No. At most, it could retain a more accurate representation of the control flow (as applying the inverse process of how LLVM treats them should suffice, reducing the degree of heuristics needed), but local variables' names are lost when compiling independently of the compiler used. Only debug build retain those.
Decompilation serves mostly to have something to analyze. Building will likely not work without some analysis, as it probably couldn't guess included headers, and for bugfixing you need to know what you are looking for and to understand the code.
I should also note that last I checked, in the EU you're legally allowed to RE for interoperability purposes using any means necessary. So if my memory is correct, clean room is not needed here.

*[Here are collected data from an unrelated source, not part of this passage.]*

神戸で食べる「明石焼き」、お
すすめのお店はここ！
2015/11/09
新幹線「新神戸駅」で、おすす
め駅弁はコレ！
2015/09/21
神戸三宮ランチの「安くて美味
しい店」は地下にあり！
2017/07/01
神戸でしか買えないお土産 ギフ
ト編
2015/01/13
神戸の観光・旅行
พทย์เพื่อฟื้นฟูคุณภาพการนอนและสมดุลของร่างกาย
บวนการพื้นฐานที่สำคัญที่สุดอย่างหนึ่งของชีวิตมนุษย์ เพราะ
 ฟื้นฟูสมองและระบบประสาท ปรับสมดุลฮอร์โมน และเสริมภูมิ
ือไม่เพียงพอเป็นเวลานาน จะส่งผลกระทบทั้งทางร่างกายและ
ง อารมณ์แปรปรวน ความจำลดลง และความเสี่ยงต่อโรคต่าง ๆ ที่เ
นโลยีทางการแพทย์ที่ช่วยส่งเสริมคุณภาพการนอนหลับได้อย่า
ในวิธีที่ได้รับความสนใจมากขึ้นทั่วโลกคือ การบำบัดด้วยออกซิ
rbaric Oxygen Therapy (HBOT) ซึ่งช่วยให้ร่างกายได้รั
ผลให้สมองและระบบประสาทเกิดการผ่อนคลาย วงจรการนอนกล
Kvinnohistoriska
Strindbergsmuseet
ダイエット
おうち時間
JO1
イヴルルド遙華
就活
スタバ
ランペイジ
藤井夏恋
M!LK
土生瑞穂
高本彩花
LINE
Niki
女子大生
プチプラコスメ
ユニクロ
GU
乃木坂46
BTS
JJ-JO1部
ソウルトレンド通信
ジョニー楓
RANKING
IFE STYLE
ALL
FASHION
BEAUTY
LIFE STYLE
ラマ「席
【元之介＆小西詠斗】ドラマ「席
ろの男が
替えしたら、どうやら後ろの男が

Indeed. But other jurisdiction might require clean room.
so the usual workflow is:
- take developers in a RE-friendly country (Russia is an example)
- RE the fuck of your target using any possible mean (decompiler such a libbeauty, for exemple)

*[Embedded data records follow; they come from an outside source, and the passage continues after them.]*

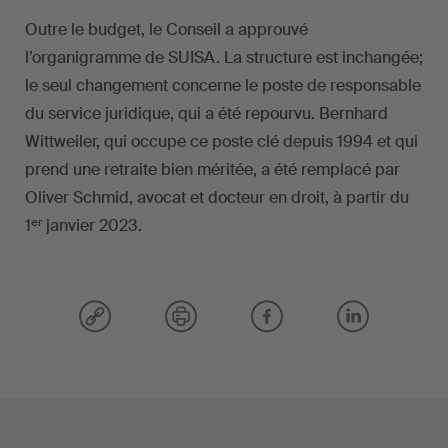
Outre le budget, le Conseil a approuvé
l’organigramme de SUISA. La structure est inchangée;
le seul changement concerne le poste de responsable
du service juridique, qui a été repourvu. Bernhard
Wittweiler, qui occupe ce poste clé depuis 1994 et qui
prend une retraite bien méritée, a été remplacé par
Oliver Schmid, avocat et docteur en droit, à partir du
er
1
janvier 2023.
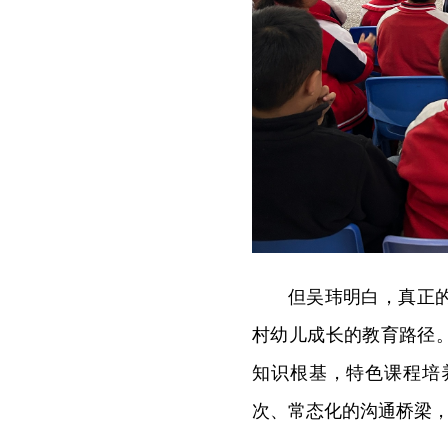
但吴玮明白，真正
村幼儿成长的教育路径
知识根基，特色课程培
次、常态化的沟通桥梁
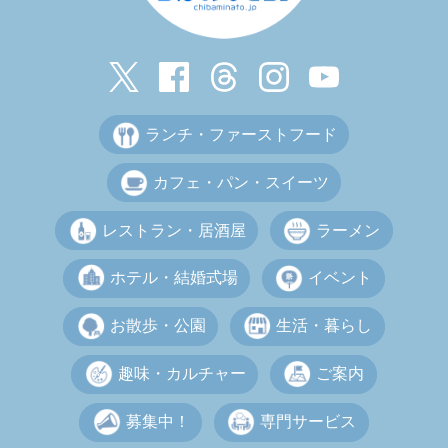
ランチ・ファーストフード
カフェ・パン・スイーツ
レストラン・居酒屋
ラーメン
ホテル・結婚式場
イベント
お散歩・公園
生活・暮らし
趣味・カルチャー
ご案内
募集中！
専門サービス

- use this code to analyse the workflow
- use pieces of the code to compile small proof-of-concepts test (see the few opensource skype project in russia)

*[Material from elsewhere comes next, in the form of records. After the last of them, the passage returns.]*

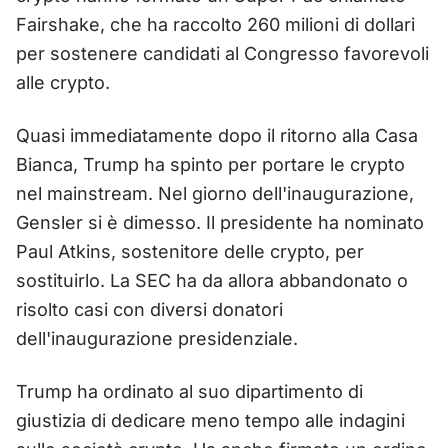
Fairshake, che ha raccolto 260 milioni di dollari
per sostenere candidati al Congresso favorevoli
alle crypto.
Quasi immediatamente dopo il ritorno alla Casa
Bianca, Trump ha spinto per portare le crypto
nel mainstream. Nel giorno dell'inaugurazione,
Gensler si è dimesso. Il presidente ha nominato
Paul Atkins, sostenitore delle crypto, per
sostituirlo. La SEC ha da allora abbandonato o
risolto casi con diversi donatori
dell'inaugurazione presidenziale.
Trump ha ordinato al suo dipartimento di
giustizia di dedicare meno tempo alle indagini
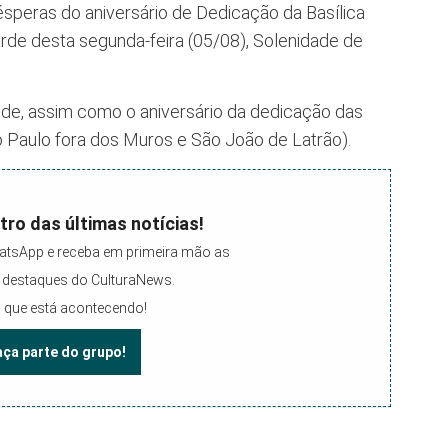
ésperas do aniversário de Dedicação da Basílica
arde desta segunda-feira (05/08), Solenidade de
ade, assim como o aniversário da dedicação das
ão Paulo fora dos Muros e São João de Latrão).
tro das últimas notícias!
atsApp e receba em primeira mão as
 e destaques do CulturaNews.
 que está acontecendo!
faça parte do grupo!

- document how these tests are working.
- take a second team of developer.
- have the developer read the documentation produced by the precedent team (but do not read the actual decompiled code to avoid tainting)
- have the developer try to code their own re-implementation from scratch of the same functionality.
(add in some exchange between the two team to make clear points where documentation is lacking, isn't clear or is ambigous)
- now you have your own new implementation, that you can release worldwide as GPL or BSD licensed code.
(Note: beware of patents. Eventually try implementing the same functionality using a different approach: It helps if patented algorithm is a special case of a more generic approach which wasn't patented. e.g.: the patented arithmetic coding, is a special type of the unpatened range coding, where the range is define as 0:1 using real numbers)
Speaking of decompilation, this brings fonds memory of oldschool assembly decompilation of DOS-era, which not only tried to put assembler mneumonic to machine code (like any debugger does) but also tried to track memory location, but even tracked the exact API used (INT calls, like INT 21h, INT 10h, INT 13h, and such) the ports used (and recognised quite a bunch of hardware components) and tried to put useful comments and meaningful variable name. I managed to learn outputting WAV sample to the PC Speaker simply by analyzing such RE (the comments where that much useful)
Perhaps, with some API tracking, libbeauty could manage some of the same.
(recognise some variable depending on the API where they are used. e.g.: "char *format" instead of "char *str_1398" if that string pointer is used as a format in subsequent fprintf calls).